Proposed treatments could vary widely in terms of distance to those homes, the time certain operations occur near those homes, and type of operations that may occur, Conway said.

“For example, some homeowners may see a fire crew cutting small trees near their home for up to a week, while others may see or hear machinery for a few days,” he said. “None will be for an extended period of time, and we will have guidelines in place to minimize impacts to homes, like requiring daytime operations within a certain distance to homes, processing of material occurring at designated locations away from homes and trails, and routing much of the operations traffic around the backside of the project (Brockway Summit to the Fiberboard road).”

Although the goal is to minimize inconveniences to homeowners and those who use the area to recreate, Conway admitted there will be some.

“The idea is that those inconveniences would pale in comparison to the impacts of a larger disturbance like high-severity fire,” Conway said.

From fire encroachment to the feeling USFS officials are now in the business of removing trees instead of saving them, Conway said the evolution of forest management has just as much to do with reducing the number of high intensity fires as it does with changing public perception.

“Being a forester is part social practice and forest science,” he said. “And being a forester, you’re stuck right in the middle of it.”

Ultimately, Conway hopes the conversations will generate better understanding, and through that, public acceptance.

WHAT LIES AHEAD

The formal public input process with a scoping period will begin in late spring 2016, during which officials will distribute a proposed action and seek comments regarding potential effects.

“We will use input from the scoping period to finalize our proposed action and complete our environmental analysis document, which will be available for review in a formal comment period in fall or winter of 2016,” Conway said.

After a decision is made (anticipated in spring 2017), implementation will potentially begin in fall 2017. Although the bulk of the vegetation work is expected to take a year or so, follow-up work and prescribed fire may continue for several years after, Conway said.

“In order to deal with fuel reduction and thinning out the forest to make it more resilient, I think the microscope is on us a little bit more,” Conway said.

That microscope has turned to observations within USFS and other organizations that believe the way to nurture a more resilient forest may hinge on returning those forests to the state they were found before the introduction of 20th century urbanization.

However, therein lies the rub, Conway said.

While many forest management practices can evolve or be reversed altogether, populations of people will still grow.

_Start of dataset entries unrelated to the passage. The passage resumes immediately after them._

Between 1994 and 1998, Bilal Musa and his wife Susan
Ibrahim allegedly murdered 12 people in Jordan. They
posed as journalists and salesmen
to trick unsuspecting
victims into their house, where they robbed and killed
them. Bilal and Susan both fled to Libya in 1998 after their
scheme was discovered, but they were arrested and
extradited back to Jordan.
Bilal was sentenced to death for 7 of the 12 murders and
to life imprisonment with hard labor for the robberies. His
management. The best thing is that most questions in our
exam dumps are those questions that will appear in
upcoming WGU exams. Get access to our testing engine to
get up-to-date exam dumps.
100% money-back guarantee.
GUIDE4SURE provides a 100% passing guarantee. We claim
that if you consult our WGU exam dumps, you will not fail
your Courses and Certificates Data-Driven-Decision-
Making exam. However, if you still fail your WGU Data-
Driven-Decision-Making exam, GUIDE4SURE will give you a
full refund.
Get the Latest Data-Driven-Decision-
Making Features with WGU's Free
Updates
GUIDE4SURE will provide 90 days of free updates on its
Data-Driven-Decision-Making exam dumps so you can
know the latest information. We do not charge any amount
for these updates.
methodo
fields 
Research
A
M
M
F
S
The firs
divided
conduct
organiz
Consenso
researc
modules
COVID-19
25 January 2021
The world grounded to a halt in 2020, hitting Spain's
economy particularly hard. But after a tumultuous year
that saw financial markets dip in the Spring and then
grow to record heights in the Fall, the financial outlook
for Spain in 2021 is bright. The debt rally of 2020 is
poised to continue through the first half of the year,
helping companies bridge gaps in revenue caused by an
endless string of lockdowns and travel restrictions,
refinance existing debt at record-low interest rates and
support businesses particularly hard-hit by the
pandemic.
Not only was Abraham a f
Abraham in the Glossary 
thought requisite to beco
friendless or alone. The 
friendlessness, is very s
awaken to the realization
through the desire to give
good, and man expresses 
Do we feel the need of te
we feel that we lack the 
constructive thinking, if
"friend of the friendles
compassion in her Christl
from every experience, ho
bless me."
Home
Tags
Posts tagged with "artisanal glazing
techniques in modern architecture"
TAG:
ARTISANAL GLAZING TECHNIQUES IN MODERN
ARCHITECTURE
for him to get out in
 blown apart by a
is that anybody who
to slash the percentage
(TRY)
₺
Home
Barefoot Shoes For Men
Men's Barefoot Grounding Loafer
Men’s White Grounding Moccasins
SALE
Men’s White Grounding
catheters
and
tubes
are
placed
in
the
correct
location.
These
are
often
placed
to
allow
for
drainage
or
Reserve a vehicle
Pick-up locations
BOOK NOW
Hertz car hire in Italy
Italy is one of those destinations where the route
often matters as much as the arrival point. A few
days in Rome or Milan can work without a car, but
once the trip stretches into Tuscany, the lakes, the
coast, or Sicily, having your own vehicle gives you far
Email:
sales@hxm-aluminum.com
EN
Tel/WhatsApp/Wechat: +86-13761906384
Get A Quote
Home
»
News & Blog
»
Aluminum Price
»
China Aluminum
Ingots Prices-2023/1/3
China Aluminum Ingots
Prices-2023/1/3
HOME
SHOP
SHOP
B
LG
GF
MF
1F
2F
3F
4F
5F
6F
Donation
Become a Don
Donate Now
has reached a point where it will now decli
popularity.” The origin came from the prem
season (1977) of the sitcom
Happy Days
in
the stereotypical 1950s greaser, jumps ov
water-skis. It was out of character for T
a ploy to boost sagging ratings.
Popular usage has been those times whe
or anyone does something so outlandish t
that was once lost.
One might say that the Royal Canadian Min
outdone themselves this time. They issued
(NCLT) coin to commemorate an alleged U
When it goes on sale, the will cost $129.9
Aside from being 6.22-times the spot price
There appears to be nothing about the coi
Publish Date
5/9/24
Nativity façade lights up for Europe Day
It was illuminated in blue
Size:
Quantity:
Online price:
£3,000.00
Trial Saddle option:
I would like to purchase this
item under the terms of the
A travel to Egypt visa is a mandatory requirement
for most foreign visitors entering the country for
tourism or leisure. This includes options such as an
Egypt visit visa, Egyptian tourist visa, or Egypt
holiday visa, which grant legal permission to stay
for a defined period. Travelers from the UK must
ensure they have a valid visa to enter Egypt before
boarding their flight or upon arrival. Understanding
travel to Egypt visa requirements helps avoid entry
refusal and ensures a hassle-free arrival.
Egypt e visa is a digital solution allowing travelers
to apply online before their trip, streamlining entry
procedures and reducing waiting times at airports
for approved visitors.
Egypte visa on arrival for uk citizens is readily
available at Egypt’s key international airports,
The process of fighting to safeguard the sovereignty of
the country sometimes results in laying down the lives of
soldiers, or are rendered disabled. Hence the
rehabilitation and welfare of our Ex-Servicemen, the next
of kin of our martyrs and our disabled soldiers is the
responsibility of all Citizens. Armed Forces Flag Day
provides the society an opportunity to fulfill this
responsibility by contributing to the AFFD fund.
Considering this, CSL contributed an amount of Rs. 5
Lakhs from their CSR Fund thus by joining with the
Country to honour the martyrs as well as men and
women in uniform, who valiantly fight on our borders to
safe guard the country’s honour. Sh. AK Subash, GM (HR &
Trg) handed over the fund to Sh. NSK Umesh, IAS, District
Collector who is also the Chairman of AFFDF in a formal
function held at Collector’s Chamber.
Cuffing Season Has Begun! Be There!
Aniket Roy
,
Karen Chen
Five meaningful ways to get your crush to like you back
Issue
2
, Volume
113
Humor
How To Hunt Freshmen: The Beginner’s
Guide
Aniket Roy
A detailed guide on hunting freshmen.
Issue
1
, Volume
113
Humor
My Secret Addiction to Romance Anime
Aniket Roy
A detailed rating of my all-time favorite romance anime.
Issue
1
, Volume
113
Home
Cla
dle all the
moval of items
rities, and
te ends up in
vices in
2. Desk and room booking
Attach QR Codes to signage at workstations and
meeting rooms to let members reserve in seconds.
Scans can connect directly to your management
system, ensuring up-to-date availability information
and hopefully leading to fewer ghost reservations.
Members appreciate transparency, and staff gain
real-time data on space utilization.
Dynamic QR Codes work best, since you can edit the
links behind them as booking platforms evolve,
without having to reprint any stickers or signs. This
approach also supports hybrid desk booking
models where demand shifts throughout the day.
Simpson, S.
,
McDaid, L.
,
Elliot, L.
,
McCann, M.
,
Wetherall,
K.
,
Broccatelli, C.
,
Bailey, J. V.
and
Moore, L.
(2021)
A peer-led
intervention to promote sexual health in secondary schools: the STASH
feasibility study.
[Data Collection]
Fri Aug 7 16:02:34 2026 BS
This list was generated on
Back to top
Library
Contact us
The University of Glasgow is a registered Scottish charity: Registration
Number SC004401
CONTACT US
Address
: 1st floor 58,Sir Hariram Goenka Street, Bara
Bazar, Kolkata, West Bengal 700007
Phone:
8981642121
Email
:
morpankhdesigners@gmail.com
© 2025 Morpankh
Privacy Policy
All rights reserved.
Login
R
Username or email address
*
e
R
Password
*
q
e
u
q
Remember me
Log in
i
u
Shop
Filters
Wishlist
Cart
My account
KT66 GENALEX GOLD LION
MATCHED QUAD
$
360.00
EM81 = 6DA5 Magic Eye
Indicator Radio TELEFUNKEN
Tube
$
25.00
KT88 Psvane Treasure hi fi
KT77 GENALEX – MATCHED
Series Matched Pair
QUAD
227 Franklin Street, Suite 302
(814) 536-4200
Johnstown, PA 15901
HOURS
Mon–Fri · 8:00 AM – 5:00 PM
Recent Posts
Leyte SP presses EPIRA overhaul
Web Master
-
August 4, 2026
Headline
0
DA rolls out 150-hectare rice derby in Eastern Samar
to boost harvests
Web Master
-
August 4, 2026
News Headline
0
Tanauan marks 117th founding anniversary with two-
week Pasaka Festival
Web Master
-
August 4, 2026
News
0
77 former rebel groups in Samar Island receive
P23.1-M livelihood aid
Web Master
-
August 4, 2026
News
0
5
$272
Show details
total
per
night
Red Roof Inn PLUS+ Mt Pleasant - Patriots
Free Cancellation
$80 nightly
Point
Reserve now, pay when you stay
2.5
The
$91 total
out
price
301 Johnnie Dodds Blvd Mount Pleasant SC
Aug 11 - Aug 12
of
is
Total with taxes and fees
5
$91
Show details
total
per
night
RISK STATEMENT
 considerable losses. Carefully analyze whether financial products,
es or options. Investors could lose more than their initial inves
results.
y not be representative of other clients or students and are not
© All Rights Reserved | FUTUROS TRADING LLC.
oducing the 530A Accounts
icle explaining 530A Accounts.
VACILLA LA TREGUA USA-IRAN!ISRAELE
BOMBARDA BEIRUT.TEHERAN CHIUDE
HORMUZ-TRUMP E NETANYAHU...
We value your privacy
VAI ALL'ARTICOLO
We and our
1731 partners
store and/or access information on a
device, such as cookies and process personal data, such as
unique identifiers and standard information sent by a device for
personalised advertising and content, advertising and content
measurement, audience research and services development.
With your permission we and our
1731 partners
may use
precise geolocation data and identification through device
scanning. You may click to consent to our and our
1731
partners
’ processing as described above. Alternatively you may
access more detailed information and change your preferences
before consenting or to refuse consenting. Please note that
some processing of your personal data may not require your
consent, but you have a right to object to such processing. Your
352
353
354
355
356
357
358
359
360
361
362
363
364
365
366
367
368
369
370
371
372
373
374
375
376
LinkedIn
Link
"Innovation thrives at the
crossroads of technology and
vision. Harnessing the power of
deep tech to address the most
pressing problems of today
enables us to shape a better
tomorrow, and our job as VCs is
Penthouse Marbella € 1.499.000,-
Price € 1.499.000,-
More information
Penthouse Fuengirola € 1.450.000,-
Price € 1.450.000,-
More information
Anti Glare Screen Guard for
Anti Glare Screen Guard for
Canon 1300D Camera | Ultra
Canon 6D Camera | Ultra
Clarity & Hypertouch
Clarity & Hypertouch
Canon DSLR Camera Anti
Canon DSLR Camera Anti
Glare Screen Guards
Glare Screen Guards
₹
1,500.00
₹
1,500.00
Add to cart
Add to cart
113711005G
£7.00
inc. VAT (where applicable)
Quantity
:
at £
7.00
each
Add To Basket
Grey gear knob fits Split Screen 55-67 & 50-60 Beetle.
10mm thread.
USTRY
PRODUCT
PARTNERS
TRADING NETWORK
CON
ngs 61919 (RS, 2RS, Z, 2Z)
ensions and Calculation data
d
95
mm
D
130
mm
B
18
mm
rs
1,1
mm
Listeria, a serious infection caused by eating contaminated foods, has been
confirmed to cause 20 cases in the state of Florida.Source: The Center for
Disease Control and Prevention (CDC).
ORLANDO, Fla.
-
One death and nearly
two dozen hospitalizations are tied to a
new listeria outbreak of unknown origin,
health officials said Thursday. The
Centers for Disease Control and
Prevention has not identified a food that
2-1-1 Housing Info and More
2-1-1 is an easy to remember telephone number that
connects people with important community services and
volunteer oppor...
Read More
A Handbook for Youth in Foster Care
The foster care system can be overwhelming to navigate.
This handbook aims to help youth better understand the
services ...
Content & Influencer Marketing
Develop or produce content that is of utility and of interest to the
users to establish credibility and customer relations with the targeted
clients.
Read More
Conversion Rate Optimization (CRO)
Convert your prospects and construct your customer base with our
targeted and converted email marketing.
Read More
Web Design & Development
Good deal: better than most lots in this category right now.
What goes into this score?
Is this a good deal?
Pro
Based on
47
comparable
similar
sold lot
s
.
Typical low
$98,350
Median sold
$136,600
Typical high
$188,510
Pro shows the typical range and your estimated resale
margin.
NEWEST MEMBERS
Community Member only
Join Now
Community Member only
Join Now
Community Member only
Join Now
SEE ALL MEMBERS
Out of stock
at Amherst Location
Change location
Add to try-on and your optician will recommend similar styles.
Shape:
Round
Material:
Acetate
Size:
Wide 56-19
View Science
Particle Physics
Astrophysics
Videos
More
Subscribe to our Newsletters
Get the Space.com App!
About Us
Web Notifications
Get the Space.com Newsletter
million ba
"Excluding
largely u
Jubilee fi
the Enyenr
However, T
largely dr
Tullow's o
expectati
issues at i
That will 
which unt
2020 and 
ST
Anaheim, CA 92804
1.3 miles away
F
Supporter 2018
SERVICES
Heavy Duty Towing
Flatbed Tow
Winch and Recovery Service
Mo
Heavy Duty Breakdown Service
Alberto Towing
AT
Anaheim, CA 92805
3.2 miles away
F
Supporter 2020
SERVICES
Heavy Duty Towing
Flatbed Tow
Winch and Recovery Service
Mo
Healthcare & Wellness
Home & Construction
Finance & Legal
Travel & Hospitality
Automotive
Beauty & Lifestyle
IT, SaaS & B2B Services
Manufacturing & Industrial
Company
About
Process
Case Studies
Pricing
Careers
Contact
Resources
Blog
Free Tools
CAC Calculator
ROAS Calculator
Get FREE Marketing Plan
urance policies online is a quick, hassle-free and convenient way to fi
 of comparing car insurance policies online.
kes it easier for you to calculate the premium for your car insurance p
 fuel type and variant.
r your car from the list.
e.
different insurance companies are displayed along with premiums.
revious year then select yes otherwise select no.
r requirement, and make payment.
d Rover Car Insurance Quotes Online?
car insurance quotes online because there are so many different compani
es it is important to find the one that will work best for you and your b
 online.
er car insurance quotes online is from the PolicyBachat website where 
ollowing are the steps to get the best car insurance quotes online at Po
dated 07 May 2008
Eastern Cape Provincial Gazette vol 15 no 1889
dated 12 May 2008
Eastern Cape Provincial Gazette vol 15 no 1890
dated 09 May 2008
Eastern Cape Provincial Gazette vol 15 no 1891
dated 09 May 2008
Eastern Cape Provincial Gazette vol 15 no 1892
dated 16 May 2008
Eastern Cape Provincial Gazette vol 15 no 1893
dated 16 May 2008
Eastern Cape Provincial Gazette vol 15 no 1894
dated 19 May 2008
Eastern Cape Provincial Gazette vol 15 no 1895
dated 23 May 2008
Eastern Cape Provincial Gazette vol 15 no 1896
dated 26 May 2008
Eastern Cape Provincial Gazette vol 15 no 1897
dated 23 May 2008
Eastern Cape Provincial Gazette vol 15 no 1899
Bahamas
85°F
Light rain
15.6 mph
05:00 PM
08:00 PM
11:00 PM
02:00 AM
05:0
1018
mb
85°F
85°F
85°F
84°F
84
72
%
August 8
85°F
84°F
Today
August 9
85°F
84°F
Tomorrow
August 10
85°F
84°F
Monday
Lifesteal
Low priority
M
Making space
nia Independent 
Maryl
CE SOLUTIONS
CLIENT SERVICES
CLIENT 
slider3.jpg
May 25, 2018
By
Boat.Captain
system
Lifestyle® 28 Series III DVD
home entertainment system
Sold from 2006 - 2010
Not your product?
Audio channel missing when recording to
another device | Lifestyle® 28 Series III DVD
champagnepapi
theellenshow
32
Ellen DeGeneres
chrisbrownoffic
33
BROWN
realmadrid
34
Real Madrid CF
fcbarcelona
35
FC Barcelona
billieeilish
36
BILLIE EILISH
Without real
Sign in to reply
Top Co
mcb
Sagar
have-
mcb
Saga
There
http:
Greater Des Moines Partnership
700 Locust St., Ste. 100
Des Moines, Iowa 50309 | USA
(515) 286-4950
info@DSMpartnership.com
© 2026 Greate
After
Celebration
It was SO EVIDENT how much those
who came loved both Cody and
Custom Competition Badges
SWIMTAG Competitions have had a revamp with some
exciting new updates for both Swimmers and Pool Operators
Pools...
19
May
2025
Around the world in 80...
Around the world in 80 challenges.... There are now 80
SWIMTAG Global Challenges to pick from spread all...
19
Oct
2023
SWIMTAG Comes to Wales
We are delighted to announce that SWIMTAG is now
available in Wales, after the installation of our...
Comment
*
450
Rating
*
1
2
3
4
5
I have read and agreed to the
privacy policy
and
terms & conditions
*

And in turn, so will their communities.

“When we are focused on managing hundreds of thousands of forest acres, and there is a very diverse population of people, we cannot just let fires do their thing, unfortunately,” Conway said. “We have to triage the types of work that we are supposed to do.”

In other words, don’t expect fire protection units to begin ignoring any fire, regardless of its intensity.

“Let’s understand what we’re doing on these landscapes,” Conway said. “Where are the homes; how do we deal with the vegetation around those areas?”